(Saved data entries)
- Opening Delimiter -

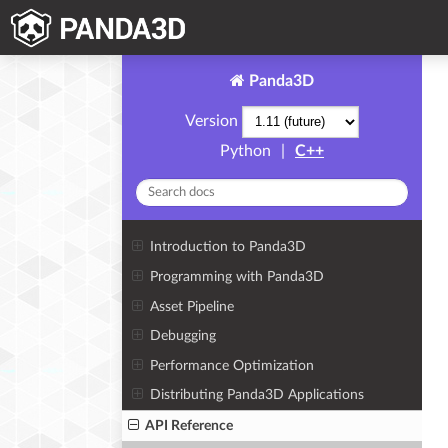
Panda3D
Version
Python
|
C++
Introduction to Panda3D
Programming with Panda3D
Asset Pipeline
Debugging
Performance Optimization
Distributing Panda3D Applications
API Reference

- Closing Delimiter -

◆ **What needs to be done**: Copy the records exactly as they appear, leaving every picture out.

◆ **Finished task**:
Panda3D
Version
Python
|
C++
Introduction to Panda3D
Programming with Panda3D
Asset Pipeline
Debugging
Performance Optimization
Distributing Panda3D Applications
API Reference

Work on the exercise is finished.